Naquele tempo, a posse da terra era a marca da diferença social. Maneco, então, homem bom, honesto e trabalhador, reclamava do sistema que premiava com mais terras os proprietários já enriquecidos.
A coisa era mesmo injusta. Maneco fazia o tanto que podia pra ter a sua parte. Não sei se Maneco recusaria o sistema, se fosse incluído na maracutaia. Henriqueta era a mulher de Maneco. A vida dela era dura; dura de ser doída.
Quando Henriqueta morreu, Ana Terra, a filha, nem sofreu. Entendeu que a mãe se livrara de uma servidão. Era escrava dos afazeres da casa, de servir os homens, de tudo daquela condição, mesmo que chamada de senhora.
Cozinhar, pedalar na roca, em cima do estrado, fiando, suspirava as cantigas da mocidade.
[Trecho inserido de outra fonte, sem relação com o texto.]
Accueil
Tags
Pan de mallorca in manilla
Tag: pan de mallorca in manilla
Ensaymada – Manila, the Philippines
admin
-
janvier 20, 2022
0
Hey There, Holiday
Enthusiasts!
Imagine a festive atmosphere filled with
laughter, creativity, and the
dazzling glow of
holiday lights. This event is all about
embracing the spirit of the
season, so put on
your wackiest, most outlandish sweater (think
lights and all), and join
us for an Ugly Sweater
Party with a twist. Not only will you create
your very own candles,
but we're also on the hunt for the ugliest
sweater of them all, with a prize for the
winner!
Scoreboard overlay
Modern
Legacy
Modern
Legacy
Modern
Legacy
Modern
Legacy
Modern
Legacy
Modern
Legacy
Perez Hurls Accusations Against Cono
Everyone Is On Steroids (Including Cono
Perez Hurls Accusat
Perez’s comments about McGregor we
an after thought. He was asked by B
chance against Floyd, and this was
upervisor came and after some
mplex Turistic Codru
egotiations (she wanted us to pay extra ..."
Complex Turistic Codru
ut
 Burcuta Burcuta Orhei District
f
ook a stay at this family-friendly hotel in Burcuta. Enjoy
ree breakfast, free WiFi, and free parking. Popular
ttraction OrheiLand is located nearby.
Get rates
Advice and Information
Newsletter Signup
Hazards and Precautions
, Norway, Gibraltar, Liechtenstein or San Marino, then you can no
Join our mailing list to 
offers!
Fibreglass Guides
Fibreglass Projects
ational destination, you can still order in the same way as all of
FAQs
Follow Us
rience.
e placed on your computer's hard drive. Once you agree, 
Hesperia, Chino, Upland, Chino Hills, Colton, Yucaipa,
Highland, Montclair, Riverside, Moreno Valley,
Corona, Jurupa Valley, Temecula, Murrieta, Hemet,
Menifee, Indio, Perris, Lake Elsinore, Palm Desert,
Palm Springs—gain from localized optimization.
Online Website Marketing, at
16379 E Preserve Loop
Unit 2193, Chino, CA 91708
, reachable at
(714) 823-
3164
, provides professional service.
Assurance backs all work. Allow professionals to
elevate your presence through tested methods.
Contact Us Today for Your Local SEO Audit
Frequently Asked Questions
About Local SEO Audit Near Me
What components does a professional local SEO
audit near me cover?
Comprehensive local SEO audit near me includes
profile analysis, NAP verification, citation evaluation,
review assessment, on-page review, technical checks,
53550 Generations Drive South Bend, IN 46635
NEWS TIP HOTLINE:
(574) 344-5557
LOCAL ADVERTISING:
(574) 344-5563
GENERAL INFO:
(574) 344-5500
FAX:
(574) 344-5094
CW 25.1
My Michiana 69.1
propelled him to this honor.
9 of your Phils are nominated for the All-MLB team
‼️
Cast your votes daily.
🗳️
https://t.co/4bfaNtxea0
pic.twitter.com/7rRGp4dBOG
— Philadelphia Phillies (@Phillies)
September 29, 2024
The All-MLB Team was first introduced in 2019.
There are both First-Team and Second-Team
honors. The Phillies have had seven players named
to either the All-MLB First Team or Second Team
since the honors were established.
Ana, agora, queria ver o pai. Ele ia precisar de quem lhe fizesse a comida, lavasse a roupa, cuidasse da casa.
Ela olhava o pai que olhava a morta que não olhava mais ninguém. O pai precisava enfim, pensava Ana, de alguém a quem pudesse dar ordens, como a uma criada. Esse alguém seria ela ou a sua cunhada.
E penso eu: ordens à mulher, à criada, à filha, à nora. Ordens ao feminino. A vida dos homens era igualmente bruta. Mas a relação ultrapassava a divisão de tarefas. Em todo o correr da faina de ambos, à mulher se acrescentava submissão.
Ana Terra habita O Continente, de Érico Veríssimo. Lembrei de Ana porque ela foi a vítima do primeiro estupro de que fiquei sabendo. Lembro que muitos homens a violentaram repetidas vezes.
Ela tem raiva e vive de birra. Sabe que uma pessoa pode e deve lutar com a sorte que tem. Vai a um rio, lava-se dos restos do acontecimento desgraçado, e sem ilusões nem mais nada segue teimando em viver.
O autor escreve com críticas sociais e sua narrativa é condizente com o mundo. No mundo existem estupros. Quero dizer: a vida real produziu a imaginação do genial autor de O Tempo e o Vento.
A mesma verdade dos fatos sociais que nos produzem crenças, valores etc constituiu a permissão para a “circulação’’ da ideia e concretização de uma realidade de 50 mil estupros por ano, de estupros contados por minuto.
O nosso modo de existir (o real que nos interpela a todos) permite estupros e recomenda ao estuprador divulgar o registro da violência, espetacularizando-o como algo a ser comemorado, em linguagem atual, curtido.
O estuprador machista pode pensar que é um macho primitivo, mas não. O machista já não é macho, é homem. Já não é primitivo, é civilizado, Já não é sexo, é gênero. Gênero constituído pelo que sobra de pior da civilização.
Civilização é construção; estabelece patamares. Nos patamares alcançados acontecem novas tensões entre tentativas de mais avanços e forças que desejam retrocessos. É a eterna dialética social, ou a luta cultural.
Essa luta está no real, mas também no reino do simbólico, constituindo um imaginário. Quando Temer, por burrice (sem medir efeitos de seus atos e não atos), arquiteta um ministério masculino, ele não sabe, mas faz a civilização retroceder.
Há coisas que não parecem ser ideológicas, mas são. É do “modo de pensar” que habita Temer desimportar à presença do feminino. A ideia de gênero não faz mossa no “pensamento” do presidente em exercício.
Temer legitima o poder a partir da cultura masculina. Essa cultura supõe a objetificação das mulheres. O feminino na civilização Temer (ele é um cavalheiro) não é relação de poder, é romantismo.
Temer nos vai rebaixar 22 posições no Índice Global de Desigualdade de Gênero e nem se dá conta disso. E se for informado, não processará a informação. Isso é um péssimo começo para o herdeiro do desmando no Brasil.
Cai um governo ladrão, entra um governo machista e um alienado festeja um estupro coletivo. Desanimador, claro. Mas em situação pior Ana Terra lavou-se e pôs-se a fazer o que tinha que ser feito.
Ana não era feminista, mas tinha comprometimento político com a vida. A igualdade é causa do cotidiano pelejada na arena do poder. A cultura do estupro é culpa de todo mundo que obstrui a equivalência entre o homem e a mulher.